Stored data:
— begin —

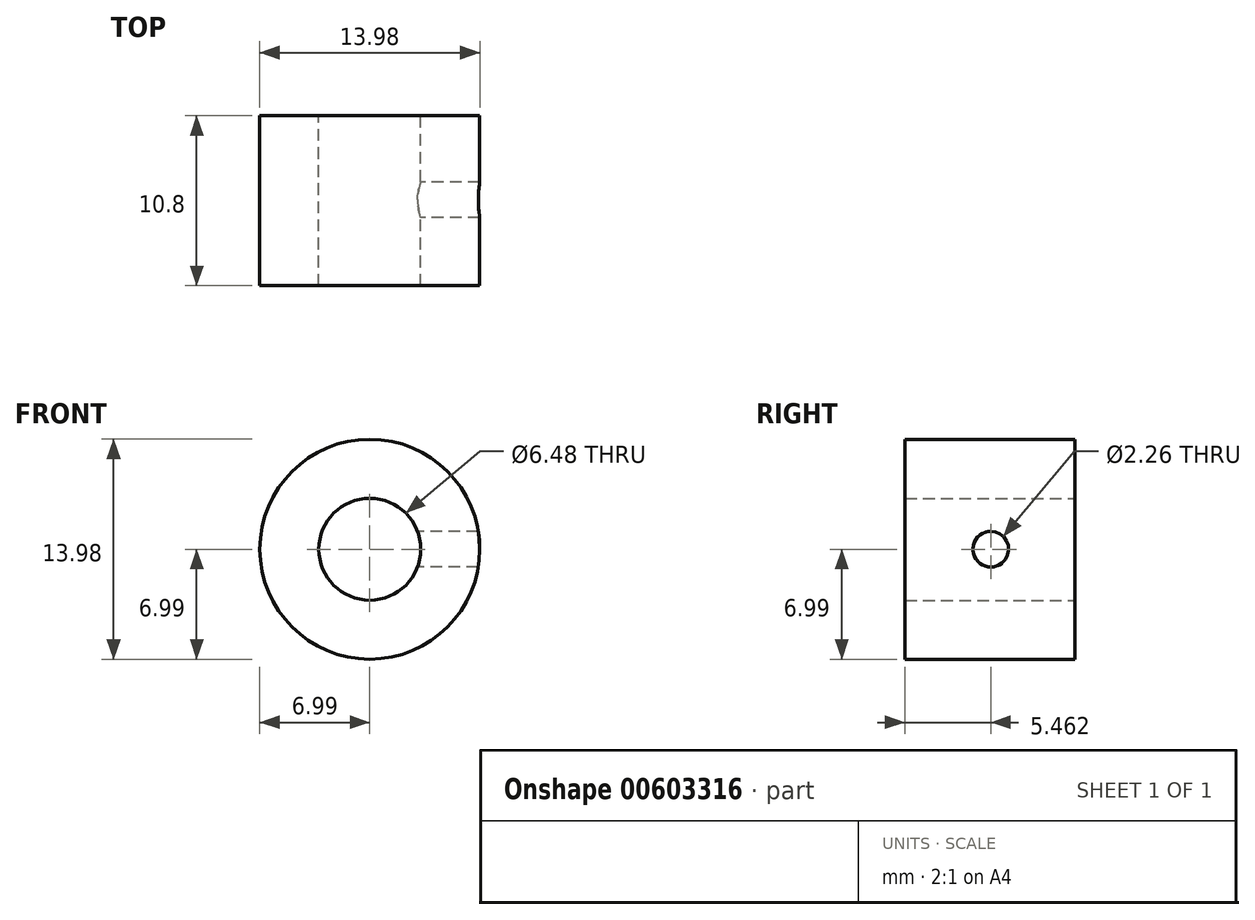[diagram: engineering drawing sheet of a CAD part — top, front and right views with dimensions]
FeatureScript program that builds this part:
annotation { "Feature Type Name" : "Feature", "Feature Type Description" : "" }
export const myFeature = defineFeature(function(context is Context, id is Id, definition is map)
    precondition{}
    {
        {
            var Q0;
            Q0=qCreatedBy(makeId("Front.planeOp"),FACE);
            var sketch = newSketch(context, id + "F0", { "sketchPlane" : qUnion([Q0])});
            skCircle(sketch, "E0", {"center": v(0, 0) * mm, "radius": 6.99 * mm});
            skCircle(sketch, "E1", {"center": v(0, 0) * mm, "radius": 3.24 * mm});
            skSolve(sketch);
        }
        {
            var Q0;
            Q0 = qSketchRegion(id + "F0", true);
            extrude(context, id + "F1", {"entities" : qUnion([Q0]), "depth" : 10.8 * mm, "offsetDistance" : 25 * mm});
        }
        {
            var Q0;
            Q0=qCreatedBy(makeId("Right.planeOp"),FACE);
            var sketch = newSketch(context, id + "F2", { "sketchPlane" : qUnion([Q0])});
            skCircle(sketch, "E2", {"center": v(-5.34, 0) * mm, "radius": 1.22 * mm});
            skSolve(sketch);
        }
        {
            var Q0;
            Q0=sQuery(id+"F2.wireOp",VERTEX,"E2.center");
            var Q1;
            Q1=makeQuery(id+"F1.opExtrude","SWEPT_BODY",BODY,{"disambiguationData":[OSD([sQuery(id+"F0.wireOp",EDGE,"E0"),sQuery(id+"F0.wireOp",EDGE,"E1")])]});
            hole(context, id + "F3", {"style" : HoleStyle.SIMPLE, "endStyle" : HoleEndStyle.BLIND, "oppositeDirection" : true, "standardTappedOrClearance" : lookupTablePath({ "standard" : "ANSI", "engagement" : "75%", "pitch" : "40 tpi", "size" : "#4", "type" : "Tapped" }), "standardBlindInLast" : lookupTablePath({ "standard" : "ANSI", "engagement" : "75%", "pitch" : "40 tpi", "size" : "#4", "type" : "Tapped" }), "holeDiameter" : 2.26 * mm, "majorDiameter" : 2.84 * mm, "showTappedDepth" : true, "holeDepth" : 13.9 * mm, "isTappedThrough" : true, "tappedDepth" : 12 * mm, "tapClearance" : 3, "locations" : qUnion([Q0]), "scope" : qUnion([Q1])});
        }
    });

— end —

◆ **OBJECTIVE**
Pick out each line in the rows above that contains the string "planeOp" and copy it.

◆ **WRITTEN SOLUTION**
            Q0=qCreatedBy(makeId("Front.planeOp"),FACE);
            Q0=qCreatedBy(makeId("Right.planeOp"),FACE);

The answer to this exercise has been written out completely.